§ **Assigned task**:
Copy each entry below exactly as it appears.

Records from a data source:
########

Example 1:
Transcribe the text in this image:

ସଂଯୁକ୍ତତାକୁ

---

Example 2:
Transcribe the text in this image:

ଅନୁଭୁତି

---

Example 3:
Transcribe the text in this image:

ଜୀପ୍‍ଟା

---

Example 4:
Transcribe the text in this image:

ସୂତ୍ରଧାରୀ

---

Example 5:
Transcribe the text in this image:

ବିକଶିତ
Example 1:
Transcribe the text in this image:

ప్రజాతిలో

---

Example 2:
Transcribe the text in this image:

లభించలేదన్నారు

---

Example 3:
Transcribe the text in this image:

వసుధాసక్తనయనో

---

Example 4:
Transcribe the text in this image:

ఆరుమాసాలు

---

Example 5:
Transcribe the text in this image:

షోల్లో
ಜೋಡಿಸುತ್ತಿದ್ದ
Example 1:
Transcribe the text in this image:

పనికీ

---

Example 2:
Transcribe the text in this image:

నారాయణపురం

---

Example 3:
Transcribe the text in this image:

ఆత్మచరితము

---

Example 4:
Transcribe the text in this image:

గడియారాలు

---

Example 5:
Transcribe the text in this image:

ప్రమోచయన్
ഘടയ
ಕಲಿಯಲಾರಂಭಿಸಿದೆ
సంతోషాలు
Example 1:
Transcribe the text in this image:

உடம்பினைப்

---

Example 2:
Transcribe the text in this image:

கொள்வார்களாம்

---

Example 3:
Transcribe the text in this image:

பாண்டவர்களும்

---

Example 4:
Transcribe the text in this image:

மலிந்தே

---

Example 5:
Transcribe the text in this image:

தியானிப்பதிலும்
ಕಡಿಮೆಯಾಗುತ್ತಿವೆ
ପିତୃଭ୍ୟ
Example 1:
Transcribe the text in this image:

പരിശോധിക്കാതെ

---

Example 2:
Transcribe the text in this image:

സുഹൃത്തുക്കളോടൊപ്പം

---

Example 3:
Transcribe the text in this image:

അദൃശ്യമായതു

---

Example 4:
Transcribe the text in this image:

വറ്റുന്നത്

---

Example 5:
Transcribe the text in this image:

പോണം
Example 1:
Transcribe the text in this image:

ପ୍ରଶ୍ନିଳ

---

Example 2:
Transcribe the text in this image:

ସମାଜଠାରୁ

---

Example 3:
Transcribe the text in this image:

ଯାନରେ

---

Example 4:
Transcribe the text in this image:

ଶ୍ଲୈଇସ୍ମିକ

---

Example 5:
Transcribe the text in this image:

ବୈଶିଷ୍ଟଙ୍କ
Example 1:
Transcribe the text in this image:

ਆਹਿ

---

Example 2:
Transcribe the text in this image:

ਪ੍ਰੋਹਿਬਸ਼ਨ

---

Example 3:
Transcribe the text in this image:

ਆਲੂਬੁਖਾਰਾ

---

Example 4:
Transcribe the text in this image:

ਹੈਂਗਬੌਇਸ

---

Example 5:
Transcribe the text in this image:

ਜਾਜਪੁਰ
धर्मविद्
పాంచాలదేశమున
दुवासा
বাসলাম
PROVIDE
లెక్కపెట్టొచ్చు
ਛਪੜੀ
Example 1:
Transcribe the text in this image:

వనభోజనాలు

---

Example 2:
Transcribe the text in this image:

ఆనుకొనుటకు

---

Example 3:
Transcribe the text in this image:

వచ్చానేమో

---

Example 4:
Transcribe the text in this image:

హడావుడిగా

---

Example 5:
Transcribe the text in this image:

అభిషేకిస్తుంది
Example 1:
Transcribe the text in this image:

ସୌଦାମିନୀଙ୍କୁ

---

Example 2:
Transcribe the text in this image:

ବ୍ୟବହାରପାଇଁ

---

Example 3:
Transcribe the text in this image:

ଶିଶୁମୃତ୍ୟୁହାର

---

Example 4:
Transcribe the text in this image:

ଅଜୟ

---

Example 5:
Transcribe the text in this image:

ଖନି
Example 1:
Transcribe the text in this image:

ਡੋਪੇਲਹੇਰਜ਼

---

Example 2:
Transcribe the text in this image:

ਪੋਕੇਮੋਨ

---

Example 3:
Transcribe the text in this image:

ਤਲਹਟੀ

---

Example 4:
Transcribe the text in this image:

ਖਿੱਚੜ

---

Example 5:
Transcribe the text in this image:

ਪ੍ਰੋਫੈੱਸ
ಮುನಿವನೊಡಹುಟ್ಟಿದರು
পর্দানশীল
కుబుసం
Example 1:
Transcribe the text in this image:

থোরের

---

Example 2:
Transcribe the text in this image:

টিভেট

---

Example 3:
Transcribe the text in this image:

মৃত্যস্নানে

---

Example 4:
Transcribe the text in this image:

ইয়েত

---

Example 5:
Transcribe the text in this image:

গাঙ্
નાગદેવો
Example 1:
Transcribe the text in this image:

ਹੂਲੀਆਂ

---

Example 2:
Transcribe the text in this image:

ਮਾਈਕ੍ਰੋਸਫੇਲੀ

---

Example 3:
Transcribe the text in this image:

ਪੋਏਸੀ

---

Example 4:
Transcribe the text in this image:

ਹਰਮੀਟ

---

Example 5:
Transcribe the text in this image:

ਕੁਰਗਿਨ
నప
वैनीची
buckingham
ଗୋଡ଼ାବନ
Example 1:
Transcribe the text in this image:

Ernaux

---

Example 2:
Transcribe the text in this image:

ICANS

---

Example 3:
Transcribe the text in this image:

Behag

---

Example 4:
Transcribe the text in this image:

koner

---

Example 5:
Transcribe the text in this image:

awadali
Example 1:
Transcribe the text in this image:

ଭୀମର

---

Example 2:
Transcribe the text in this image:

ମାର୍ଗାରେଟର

########

§ **Solution for this task**:
Example 1:
Transcribe the text in this image:

ସଂଯୁକ୍ତତାକୁ

---

Example 2:
Transcribe the text in this image:

ଅନୁଭୁତି

---

Example 3:
Transcribe the text in this image:

ଜୀପ୍‍ଟା

---

Example 4:
Transcribe the text in this image:

ସୂତ୍ରଧାରୀ

---

Example 5:
Transcribe the text in this image:

ବିକଶିତ
Example 1:
Transcribe the text in this image:

ప్రజాతిలో

---

Example 2:
Transcribe the text in this image:

లభించలేదన్నారు

---

Example 3:
Transcribe the text in this image:

వసుధాసక్తనయనో

---

Example 4:
Transcribe the text in this image:

ఆరుమాసాలు

---

Example 5:
Transcribe the text in this image:

షోల్లో
ಜೋಡಿಸುತ್ತಿದ್ದ
Example 1:
Transcribe the text in this image:

పనికీ

---

Example 2:
Transcribe the text in this image:

నారాయణపురం

---

Example 3:
Transcribe the text in this image:

ఆత్మచరితము

---

Example 4:
Transcribe the text in this image:

గడియారాలు

---

Example 5:
Transcribe the text in this image:

ప్రమోచయన్
ഘടയ
ಕಲಿಯಲಾರಂಭಿಸಿದೆ
సంతోషాలు
Example 1:
Transcribe the text in this image:

உடம்பினைப்

---

Example 2:
Transcribe the text in this image:

கொள்வார்களாம்

---

Example 3:
Transcribe the text in this image:

பாண்டவர்களும்

---

Example 4:
Transcribe the text in this image:

மலிந்தே

---

Example 5:
Transcribe the text in this image:

தியானிப்பதிலும்
ಕಡಿಮೆಯಾಗುತ್ತಿವೆ
ପିତୃଭ୍ୟ
Example 1:
Transcribe the text in this image:

പരിശോധിക്കാതെ

---

Example 2:
Transcribe the text in this image:

സുഹൃത്തുക്കളോടൊപ്പം

---

Example 3:
Transcribe the text in this image:

അദൃശ്യമായതു

---

Example 4:
Transcribe the text in this image:

വറ്റുന്നത്

---

Example 5:
Transcribe the text in this image:

പോണം
Example 1:
Transcribe the text in this image:

ପ୍ରଶ୍ନିଳ

---

Example 2:
Transcribe the text in this image:

ସମାଜଠାରୁ

---

Example 3:
Transcribe the text in this image:

ଯାନରେ

---

Example 4:
Transcribe the text in this image:

ଶ୍ଲୈଇସ୍ମିକ

---

Example 5:
Transcribe the text in this image:

ବୈଶିଷ୍ଟଙ୍କ
Example 1:
Transcribe the text in this image:

ਆਹਿ

---

Example 2:
Transcribe the text in this image:

ਪ੍ਰੋਹਿਬਸ਼ਨ

---

Example 3:
Transcribe the text in this image:

ਆਲੂਬੁਖਾਰਾ

---

Example 4:
Transcribe the text in this image:

ਹੈਂਗਬੌਇਸ

---

Example 5:
Transcribe the text in this image:

ਜਾਜਪੁਰ
धर्मविद्
పాంచాలదేశమున
दुवासा
বাসলাম
PROVIDE
లెక్కపెట్టొచ్చు
ਛਪੜੀ
Example 1:
Transcribe the text in this image:

వనభోజనాలు

---

Example 2:
Transcribe the text in this image:

ఆనుకొనుటకు

---

Example 3:
Transcribe the text in this image:

వచ్చానేమో

---

Example 4:
Transcribe the text in this image:

హడావుడిగా

---

Example 5:
Transcribe the text in this image:

అభిషేకిస్తుంది
Example 1:
Transcribe the text in this image:

ସୌଦାମିନୀଙ୍କୁ

---

Example 2:
Transcribe the text in this image:

ବ୍ୟବହାରପାଇଁ

---

Example 3:
Transcribe the text in this image:

ଶିଶୁମୃତ୍ୟୁହାର

---

Example 4:
Transcribe the text in this image:

ଅଜୟ

---

Example 5:
Transcribe the text in this image:

ଖନି
Example 1:
Transcribe the text in this image:

ਡੋਪੇਲਹੇਰਜ਼

---

Example 2:
Transcribe the text in this image:

ਪੋਕੇਮੋਨ

---

Example 3:
Transcribe the text in this image:

ਤਲਹਟੀ

---

Example 4:
Transcribe the text in this image:

ਖਿੱਚੜ

---

Example 5:
Transcribe the text in this image:

ਪ੍ਰੋਫੈੱਸ
ಮುನಿವನೊಡಹುಟ್ಟಿದರು
পর্দানশীল
కుబుసం
Example 1:
Transcribe the text in this image:

থোরের

---

Example 2:
Transcribe the text in this image:

টিভেট

---

Example 3:
Transcribe the text in this image:

মৃত্যস্নানে

---

Example 4:
Transcribe the text in this image:

ইয়েত

---

Example 5:
Transcribe the text in this image:

গাঙ্
નાગદેવો
Example 1:
Transcribe the text in this image:

ਹੂਲੀਆਂ

---

Example 2:
Transcribe the text in this image:

ਮਾਈਕ੍ਰੋਸਫੇਲੀ

---

Example 3:
Transcribe the text in this image:

ਪੋਏਸੀ

---

Example 4:
Transcribe the text in this image:

ਹਰਮੀਟ

---

Example 5:
Transcribe the text in this image:

ਕੁਰਗਿਨ
నప
वैनीची
buckingham
ଗୋଡ଼ାବନ
Example 1:
Transcribe the text in this image:

Ernaux

---

Example 2:
Transcribe the text in this image:

ICANS

---

Example 3:
Transcribe the text in this image:

Behag

---

Example 4:
Transcribe the text in this image:

koner

---

Example 5:
Transcribe the text in this image:

awadali
Example 1:
Transcribe the text in this image:

ଭୀମର

---

Example 2:
Transcribe the text in this image:

ମାର୍ଗାରେଟର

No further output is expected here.